BALDOCK, Circuit Judge.

In Martin v. OSHRC, — U.S.-, 111 S.Ct. 1171, 113 L.Ed.2d 117 (1991), the Supreme Court held that a reasonable interpretation of the Secretary of Labor (Secretary) is to be preferred over a reasonable interpretation of the Occupational Safety and Health Review Commission (Commission) when it comes to an ambiguous regulation under the Occupational Safety and Health Act of 1970 (the Act). Id., 111 S.Ct. at 1175, 1179-80. We had held to the contrary. Dole v. OSHRC, 891 F.2d 1495, 1499 (10th Cir.1989), rev’d, — U.S. -, 111 S.Ct. 1171, 113 L.Ed.2d 117 (1991). In so holding, we denied the Secretary’s petition for review and affirmed a Commission order vacating a citation against inter-venor-respondent CF & I. Id. at 1496, 1500. The Supreme Court reversed our judgment and remanded for us to consider the reasonableness of the Secretary’s interpretation of the regulation at issue, 29 C.F.R. § 1910.1029(g)(3) (1990). 1

CF & I is now in chapter eleven bankruptcy and suggests that “[a]ny claim against CF & I in this matter is a pre-petition non-priority claim ... subject to the jurisdiction of the bankruptcy court.” While it is abundantly clear that we may not direct enforcement of a money judgment against CF & I, we may review the Commission’s order insofar as the Secre *1054 tary sought abatement of a safety violation (prospective enforcement) and a monetary penalty. 11 U.S.C. § 362(b)(4) & (5); H.R.Rep. No. 595, 95th Cong., 1st Sess. 343 (1977), reprinted in 1978 U.S.Code Cong. & Ad.News 5963, 6299; 2 Brock v. Morysville Body Works, Inc., 829 F.2d 383, 388-89 (3d Cir.1987); Penn Terra Ltd. v. Dep’t of Environmental Resources, 733 F.2d 267, 271-79 (3d Cir.1984). CF & I informs us that it ceased operating the relevant coke ovens in 1984, but we lack any assurance that such operation will not resume. Given that possibility, review is appropriate because worker safety is implicated. And we may review proceedings involving the determination and entry of a monetary penalty because the government’s police or regulatory power is involved. See Edelman v. United States Dep’t of Labor, 923 F.2d 782, 790-91 (10th Cir.1991); Penn Terra, 733 F.2d at 267. See also NLRB v. Edward Cooper Painting, Inc., 804 F.2d 934, 943 (6th Cir.1986) (“We thus affirm entry of a money judgment, but do not enforce that money judgment.”) (emphasis in original).

Section 1910.1029(g)(3) incorporates a general regulation concerning respirator use, 29 C.F.R. § 1910.134 (1990). Relying on this general regulation, the Secretary interprets the regulation at issue to require qualitative atmospheric testing to assure that each employee is properly fitted with a respirator. This differs from the Commission’s interpretation, which considers § 1910.1029(g)(3) as a training standard, 3 with the employer’s regular testing obligation contained in 29 C.F.R. § 1910.-1029(g)(4) (1990). 4 The distinction is relevant because the validity of an administrative citation against CF & I depends upon upholding the Secretary’s interpretation, at least insofar as requiring an employer, who has performed atmospheric testing and detected leakage, to institute corrective action to insure proper respirator fit. 5 We *1055 must decide whether in these circumstances § 1910.1029(g)(3) may be interpreted reasonably as requiring corrective action.

In our prior opinion, we upheld the Commission’s interpretation of the regulation.

The plain wording of the incorporated § 1910.134(e)(5) prescribes that atmospheric testing is mandated in the “training” of employees.
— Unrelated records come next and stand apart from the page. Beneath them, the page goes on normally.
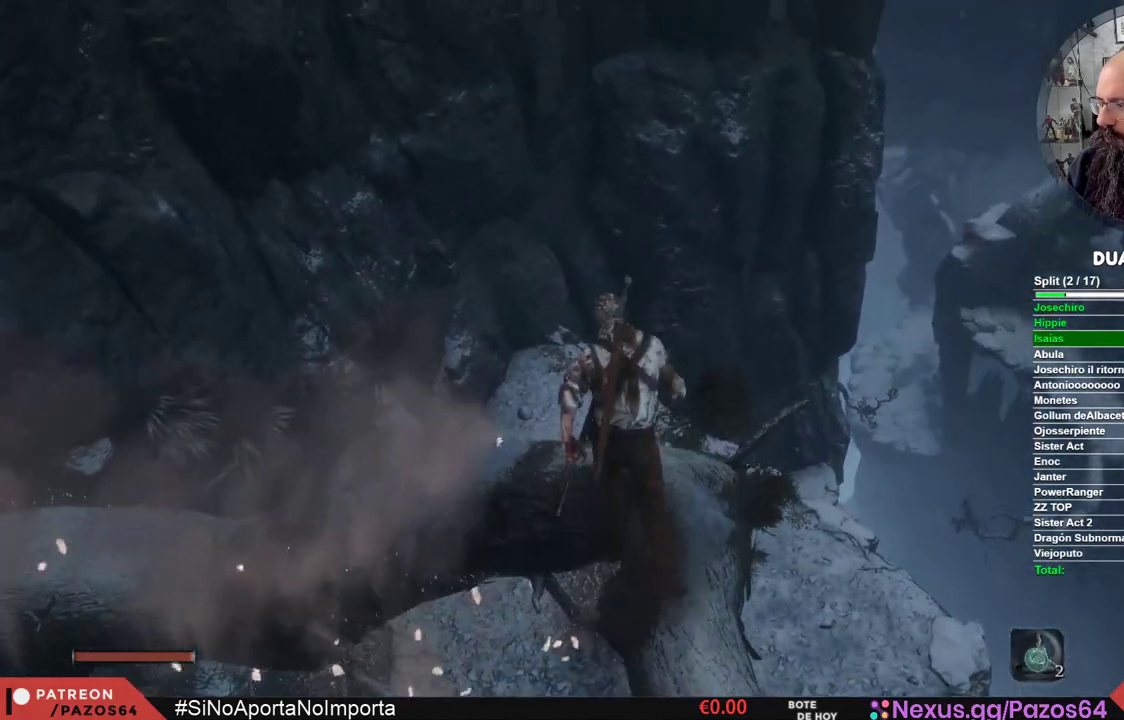
{"buttons": [], "left_stick": "up", "right_stick": "center", "events": [[50, "A", "up"]]}
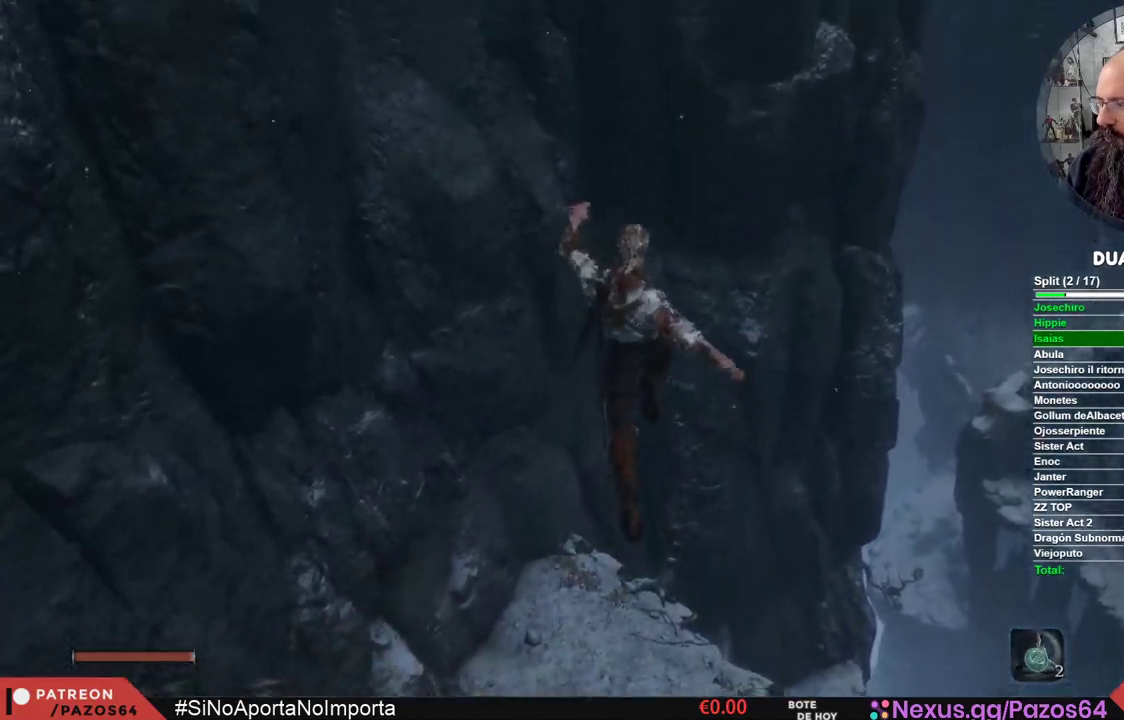
{"buttons": [], "left_stick": "up", "right_stick": "center", "events": [[183, "right_stick", "down-right"], [400, "right_stick", "center"]]}
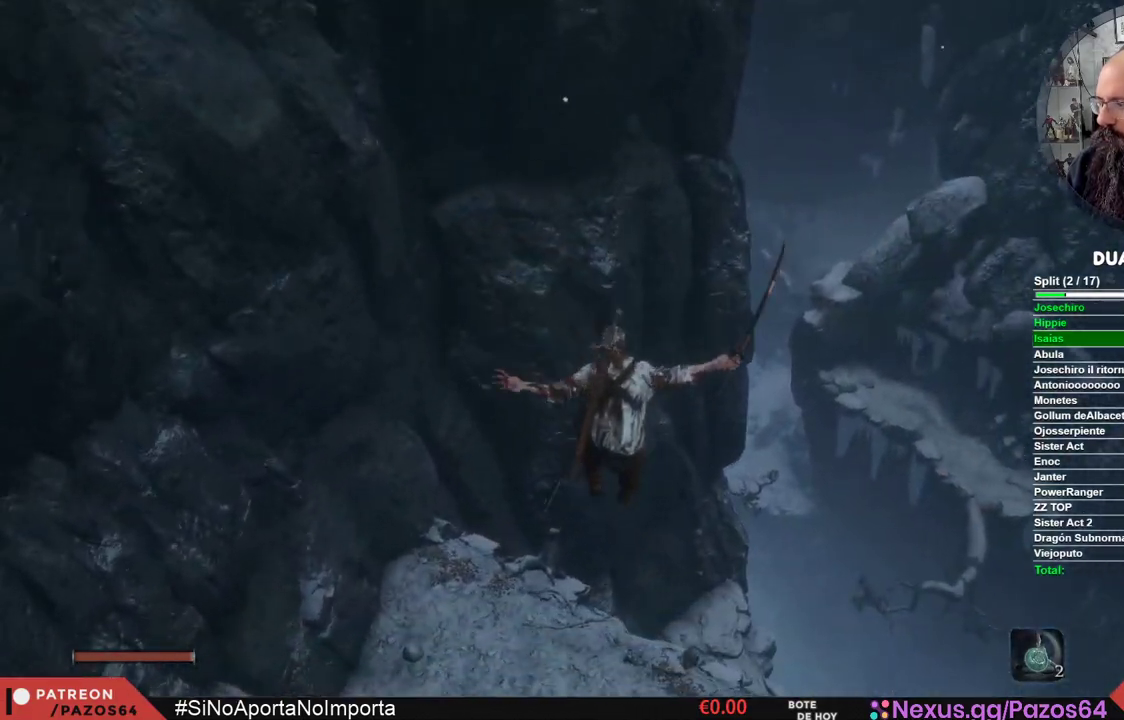
{"buttons": [], "left_stick": "up", "right_stick": "center", "events": []}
The Commission therefore concluded reasonably that CF & I was not required to utilize ongoing atmospheric testing to insure the proper fit of each employee’s respirator.
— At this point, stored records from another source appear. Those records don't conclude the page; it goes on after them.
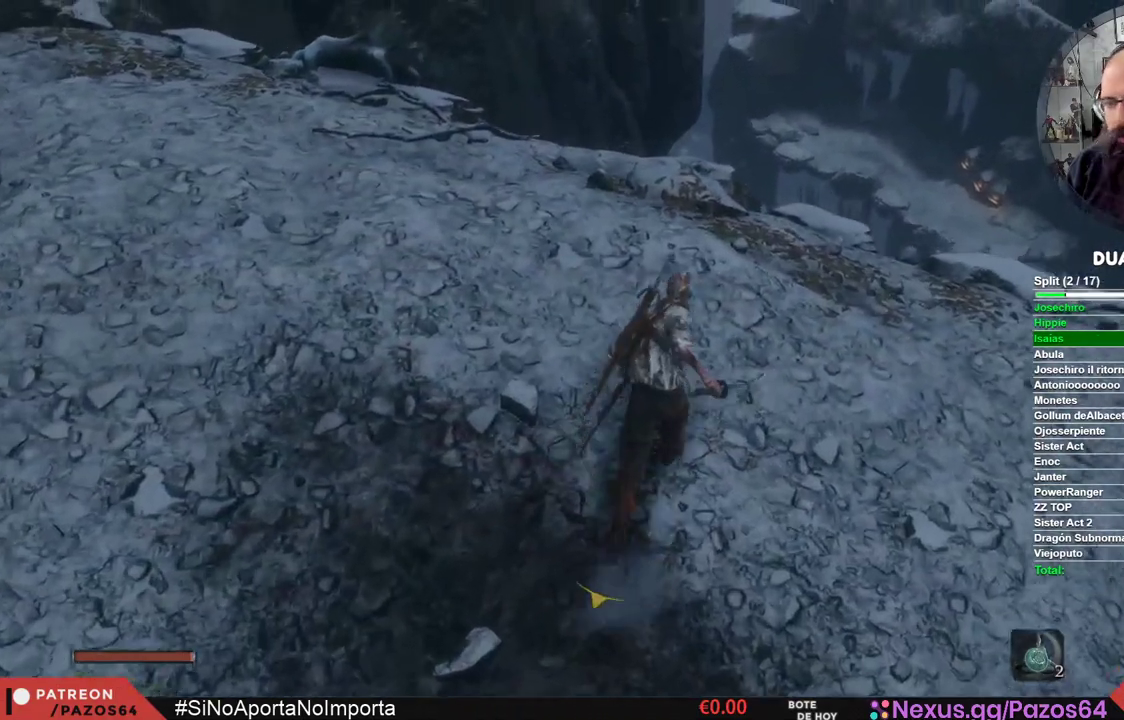
{"buttons": ["B"], "left_stick": "up", "right_stick": "center", "events": [[83, "B", "down"]]}
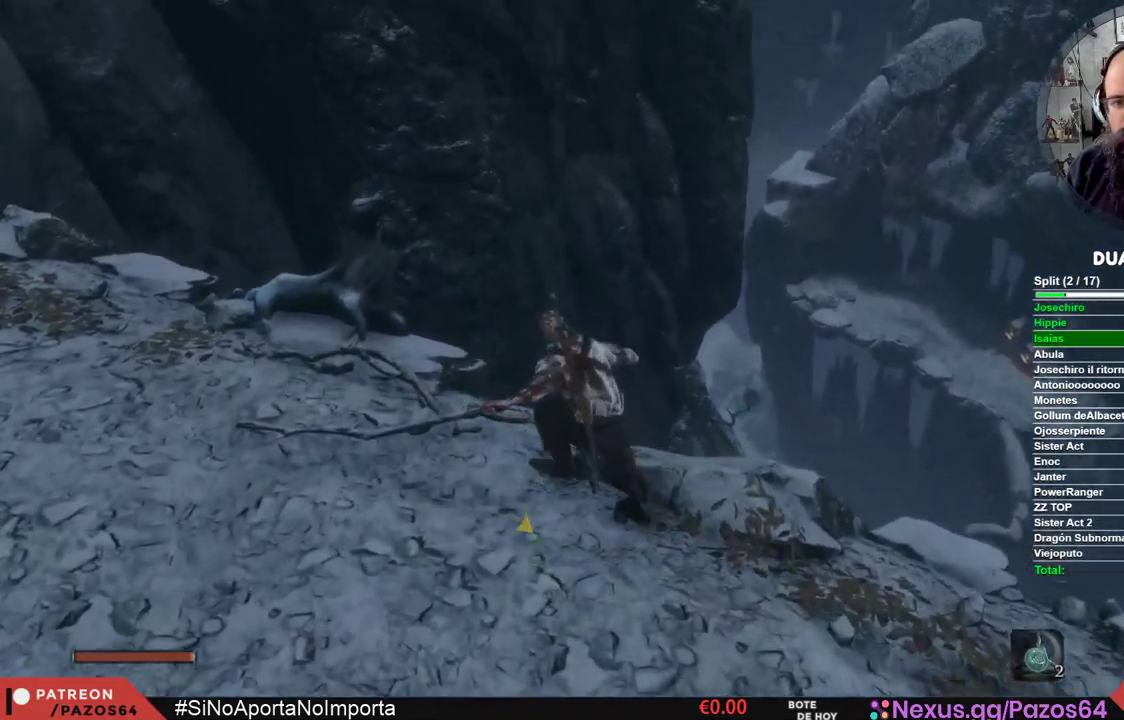
{"buttons": [], "left_stick": "up", "right_stick": "center", "events": [[500, "B", "up"]]}
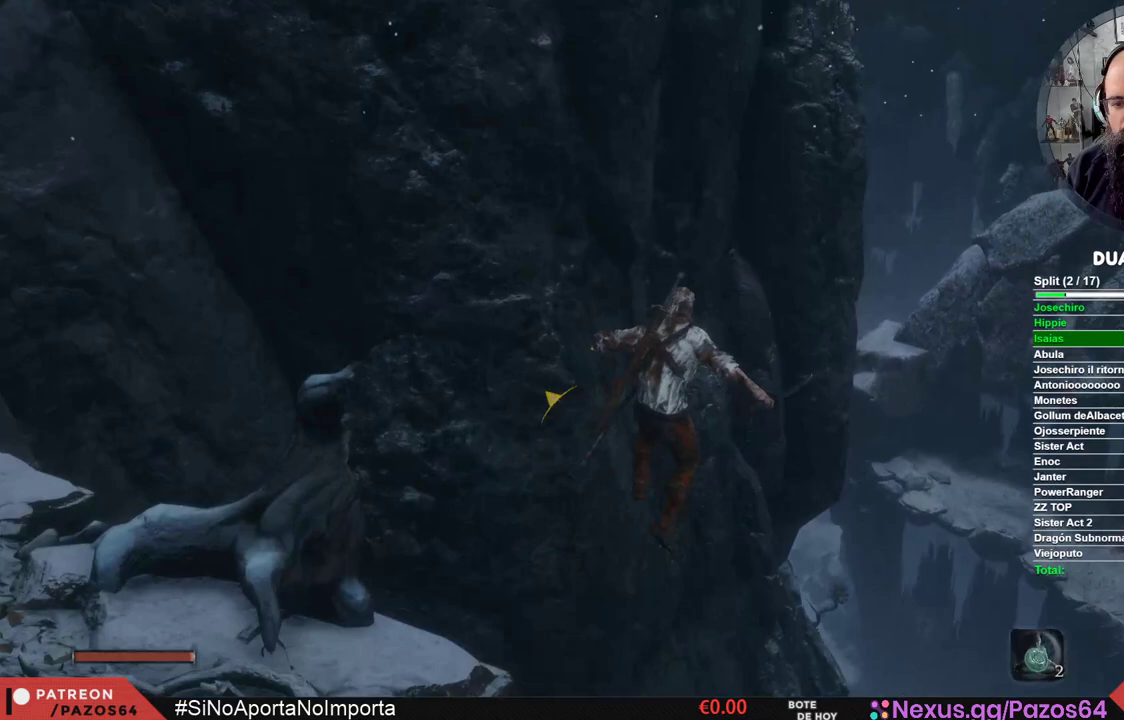
{"buttons": [], "left_stick": "center", "right_stick": "center", "events": [[133, "left_stick", "center"]]}
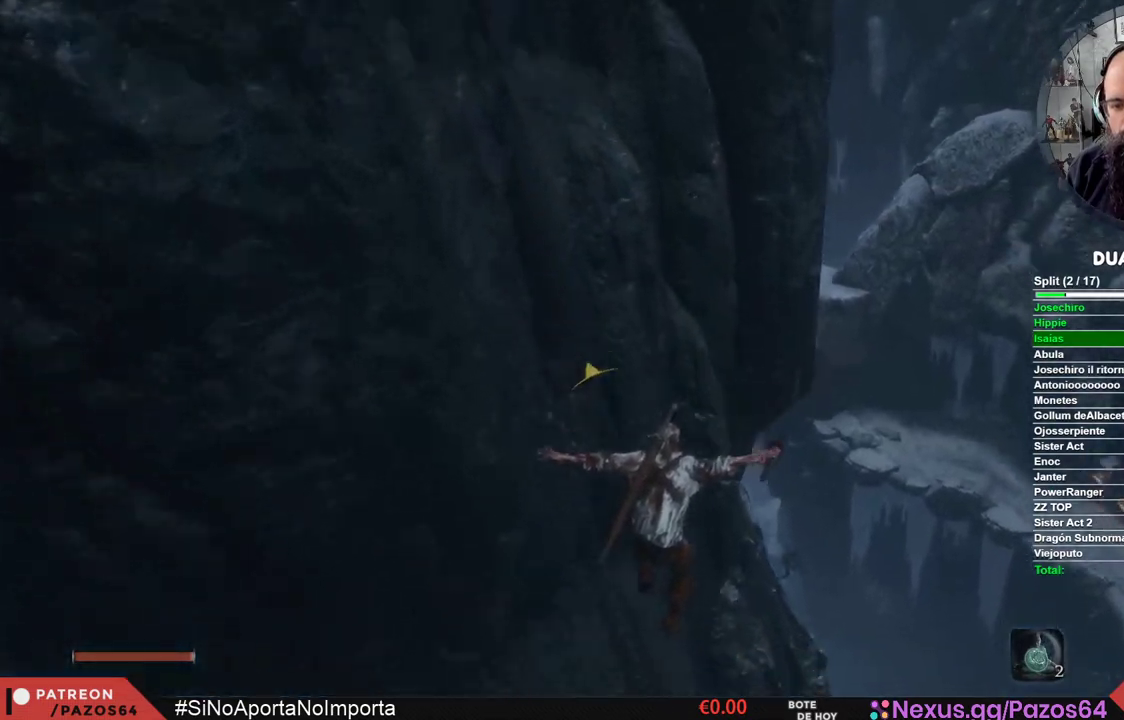
{"buttons": ["B"], "left_stick": "up", "right_stick": "center", "events": [[283, "left_stick", "up"], [300, "B", "down"]]}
891 F.2d at 1500. However, we acknowledged “the ambiguous regulatory language contained in 29 C.F.R. § 1910.1029,” and concluded that “it is certainly possible to reach an alternate interpretation” than that advanced by the Commission. Id.

In deciding this case upon remand, we now focus upon the Secretary’s interpretation of the regulation. Martin, 111 S.Ct. at 1178. At the same time, we must consider that interpretation in the context of the citation at issue and proceedings below. Given that atmospheric testing occurred at CF & I, we have no occasion to pass on the Secretary’s position concerning ongoing atmospheric testing; rather, we consider only whether, having performed atmospheric testing and discovering excess leakage, CF & I was then required to institute corrective action to insure proper respirator fit before allowing the affected employees to return to work.

The Secretary’s interpretation of an ambiguous regulation may be disregarded only if it is “arbitrary, capricious, an abuse of discretion, or otherwise not in accordance with law.” 5 U.S.C. § 706(2)(A); Martin, 111 S.Ct. 1180.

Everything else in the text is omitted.